A polémica nasceu das justificações apresentadas pelos eleitos do Chega, que entenderam que o TAS apresentou uma agenda ideológica divisiva ao encenar a peça Manual do Bom Fascista, e que o Teatro Estúdio Fontenova participou na 1.ª Marcha do Orgulho LGBTQIA+ em Setúbal.
Em comunicado divulgado nesta quarta-feira, o BE acusa o Chega de regresso da censura. O partido lembra que o executivo municipal aprovou, por maioria, os apoios às duas companhias.
Para o BE, o argumento do Chega sobre o TAS baseia-se na obra de Rui Zink, interpretando-a como uma caricatura inadequada de conservadorismo, patriotismo e valores tradicionais.
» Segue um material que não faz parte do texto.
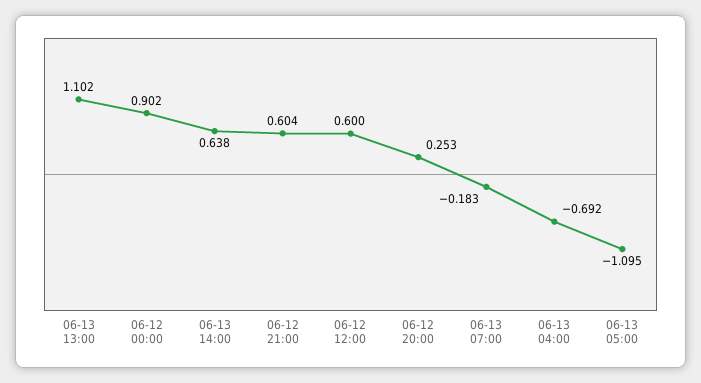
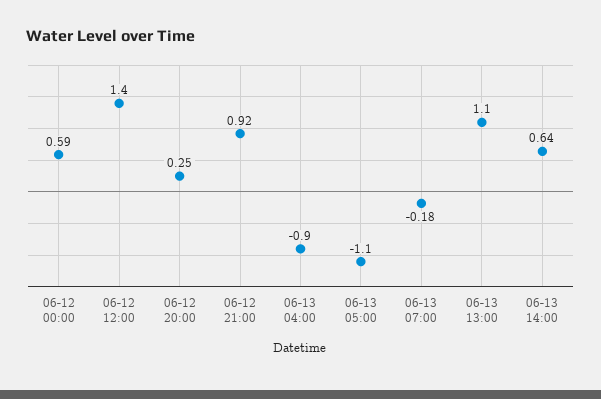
  {
    "06-13 13:00": 1.102,
-   "06-12 00:00": 0.902,
+   "06-12 00:00": 0.59,
    "06-13 14:00": 0.638,
-   "06-12 21:00": 0.604,
+   "06-12 21:00": 0.92,
-   "06-12 12:00": 0.6,
+   "06-12 12:00": 1.4,
    "06-12 20:00": 0.253,
    "06-13 07:00": -0.183,
-   "06-13 04:00": -0.692,
+   "06-13 04:00": -0.9,
    "06-13 05:00": -1.095
  }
No caso do Fontenova, a crítica aponta para motivos ligados à participação na marcha do Orgulho.
O Bloco de Esquerda sustenta que as justificações do Chega para o voto contra não passam de razões políticas com tom discriminatório. A coordenação concelhia de Setúbal vê neste episódio uma tentativa de condicionamento da atividade cultural.
O PS também reagiu, afirmando que o argumento utilizado pelo Chega ataca valores democráticos. Segundo o partido, as instituições culturais locais representam uma parte essencial da identidade de Setúbal e devem ser tratadas com neutralidade.
O TAS respondeu aos votos de oposição com surpresa, destacando o papel das artes como expressão livre. A companhia afirmou que a censura não faz parte de uma democracia que valoriza a diversidade cultural e a identidade regional.